Offer Awards for English Dissertations and Translations Into Latin and Greek.

Announcement has been made by the committee in charge that the competition for the Bowdoin Prizes for 1919-20 is now open to all resident students of the University. These prizes are of two groups, the first of which are awarded for dissertations in English, and the second for dissertations in Greek and Latin. Each of these classes are subdivided so that those who hold degrees will be judged and awarded prizes distinct from these which are given undergraduates. The competitions close on April 1, 1920, and on that date all essays and translations must have been handed in to the Secretary of the Faculty. There are six prizes to be awarded in the English group and three in the classical group, ranging from $50 to $250.

English Group.

A first prize of $250 and two second prizes of $100 each for dissertations in English are open to resident students who do not hold an academic degree or have not had an equivalent training, and also for other candidates for the degree of A. B. or S. B. in the University. Although the first prize can be awarded to but one man, either or both of the two second prizes may be divided between two competitors if the committee sees fit.

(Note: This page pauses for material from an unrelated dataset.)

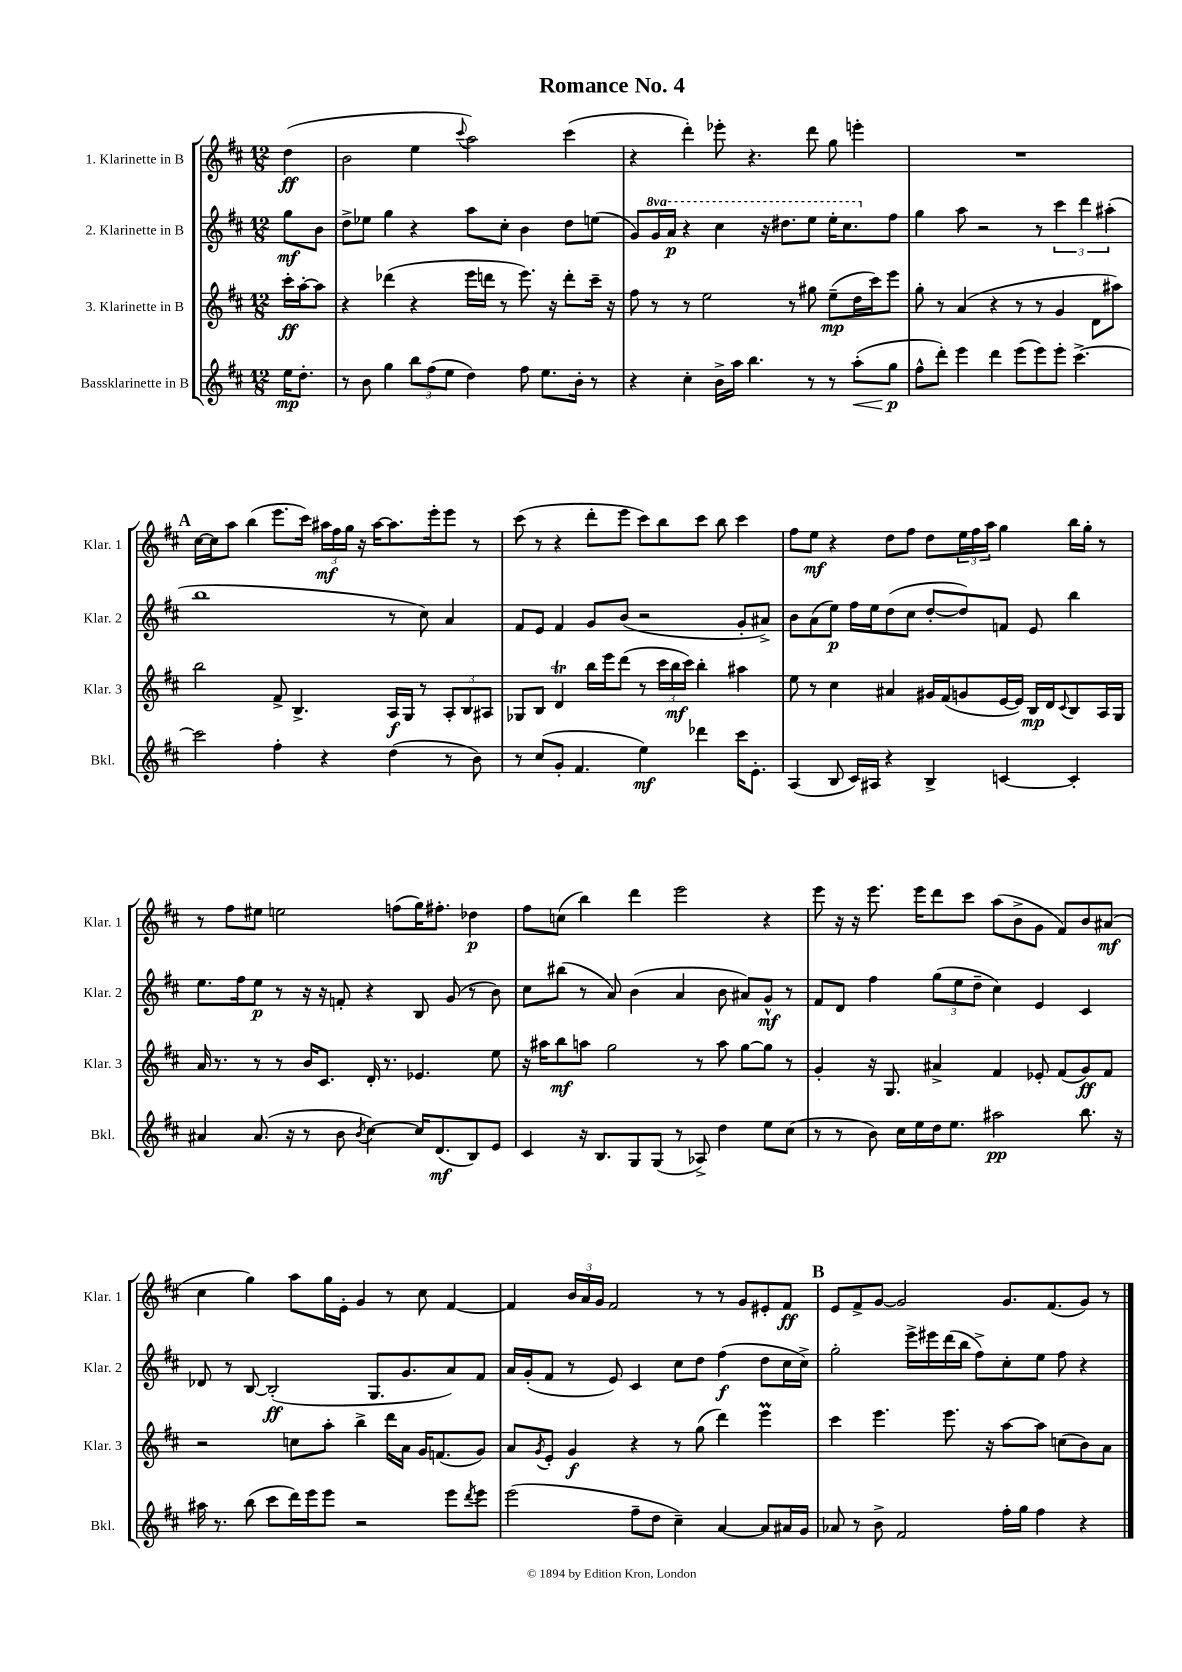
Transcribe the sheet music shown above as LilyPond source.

Essays offered in competition for these prizes may be on any subject approved by the Chairman of the Committee on Bowdoin Prizes. Theses that form part of the regular work in an elective course may be offered in competition, with the consent of the instructor in the course, or, subject to such consent, may be rewritten for the prize competition.

Three prizes of $200 each for all other resident students are offered for essays of high literary merit belonging to a special field of learning. For the present year a prize will be offered in each of the following groups: IV, English, Fine Arts, and Music; V, History, Government, Economics, and Business Administration; VI, Philosophy and Education.

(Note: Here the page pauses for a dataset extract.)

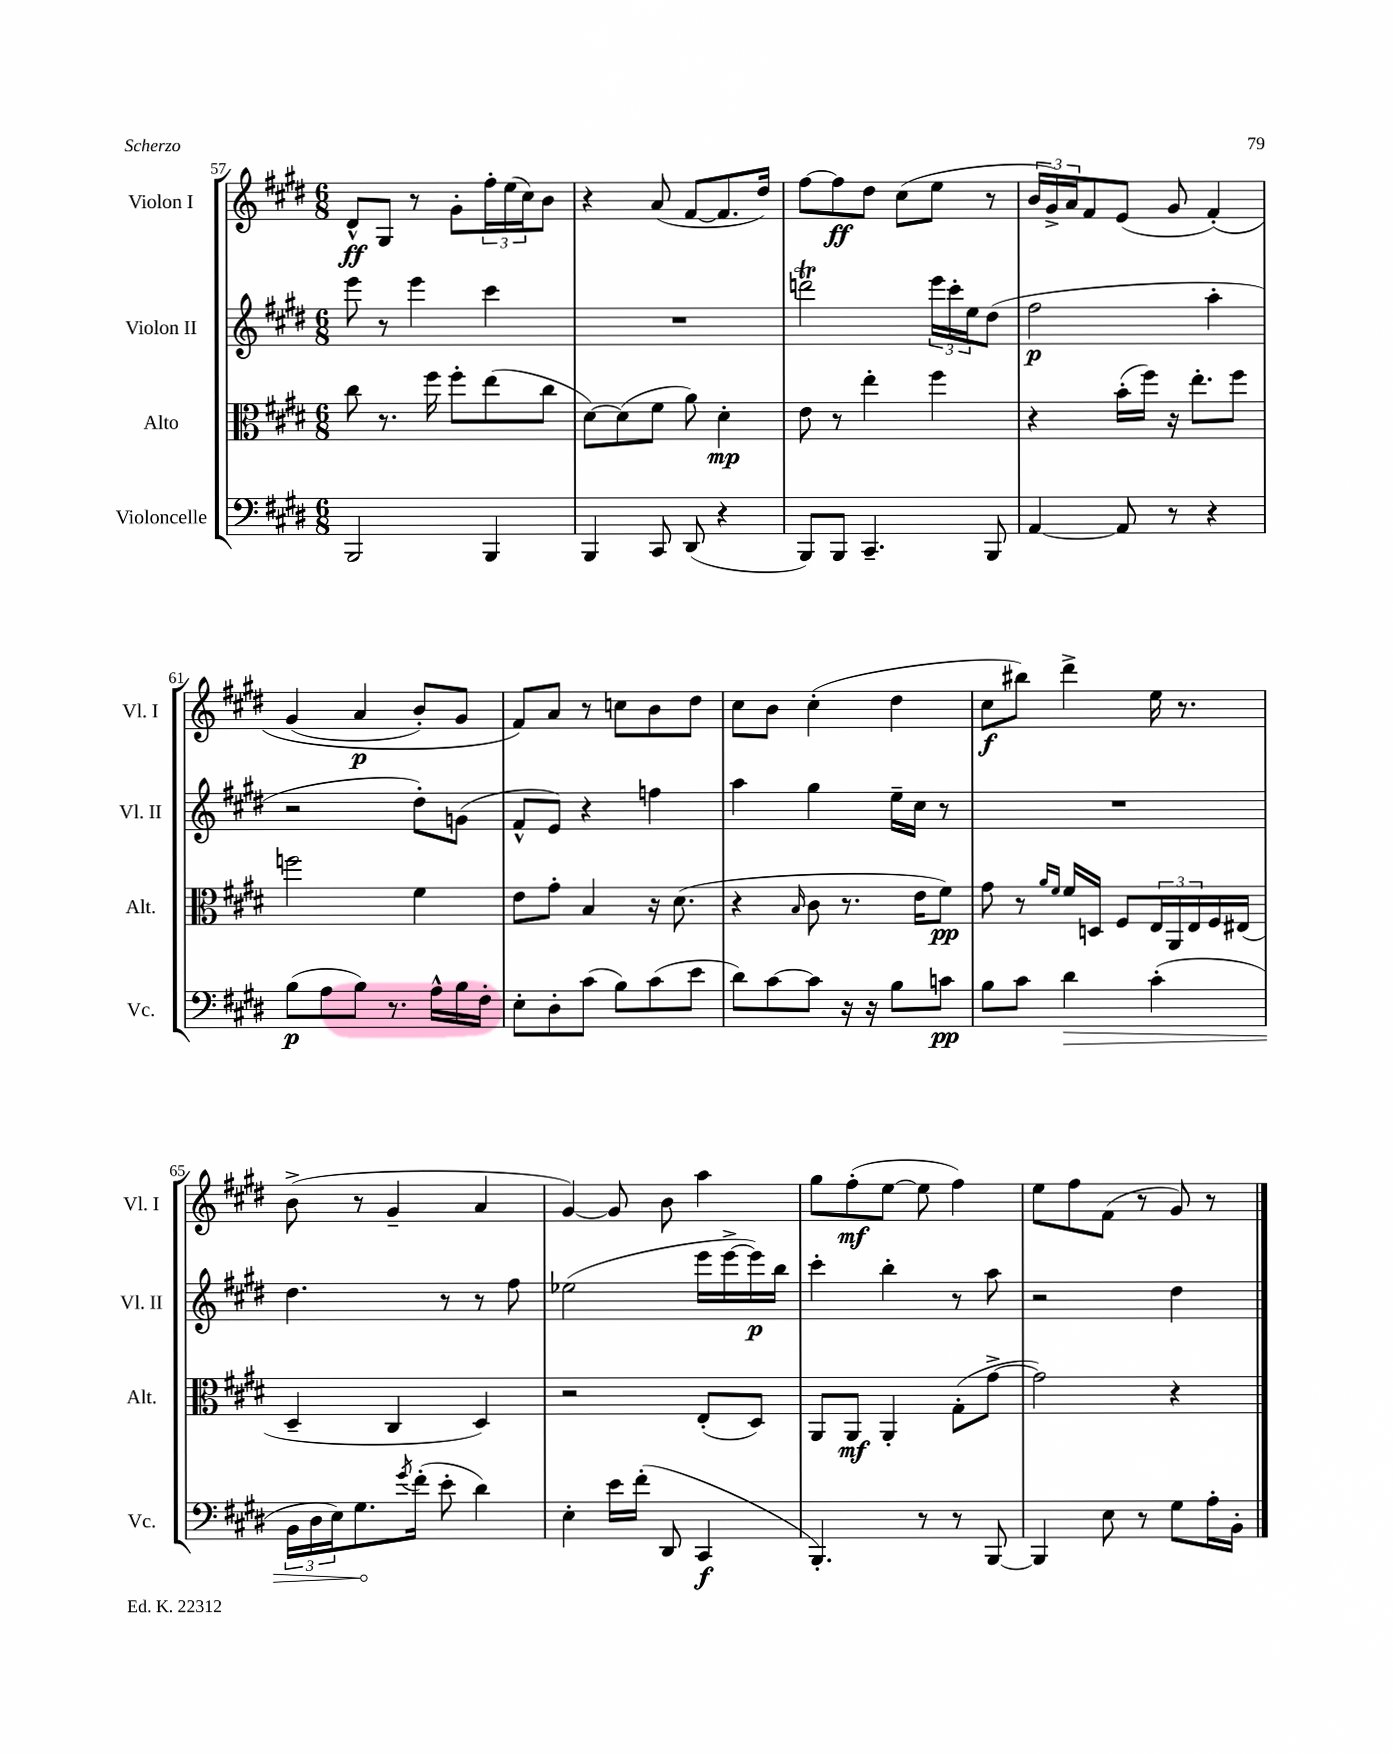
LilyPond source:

Competitors are at liberty to select the subjects of their essays, provided they are approved by the committee. Although an essay offered by a graduate may not contain more than 15,000 words, if desired, it may be part of a doctoral thesis.

Greek and Latin Group.

In the classical group two prizes of $50 are offered to undergraduates as specified above, one of which is for a translation in Greek and the other in Latin. The subject for the Greek of the passage in J. B. Bury's "History of Greece," Chapter 12, Section 1, beginning with "Sparta had achieved the task," and ending with "from a friend of Lacedaemon."

The prize in Latin is offered for a translation into Latin of the passage in Prescott's "Ferdinand and Isabella." Vol. II, Part II, Chapter I, beginning with "No sooner was the internal organization" and ending with "a by-word of political knavery." A prize of $100 is offered for an original essay in Greek or Latin of not less than 3000 words written by a holder of an academic degree who has been in residence for one full year within the period 1918-20.

The founder of these prizes. James Bowdoin, graduated from the University in 1745. He was a member from 1757 to 1774 of His Majesty's Council for the Province, and was active there as an opponent of the ministry. He was president of the convention which framed the Constitution of the Commonwealth in 1779 80, and was Governor of Massachusetts from 1785 to 1787. Governor Rowdoin bequeathed 400 pounds, the interest which was to be used for these prizes. In 1901 George S. Rowdoin of New York give $15.000 to be added to the practice of the formers bequest.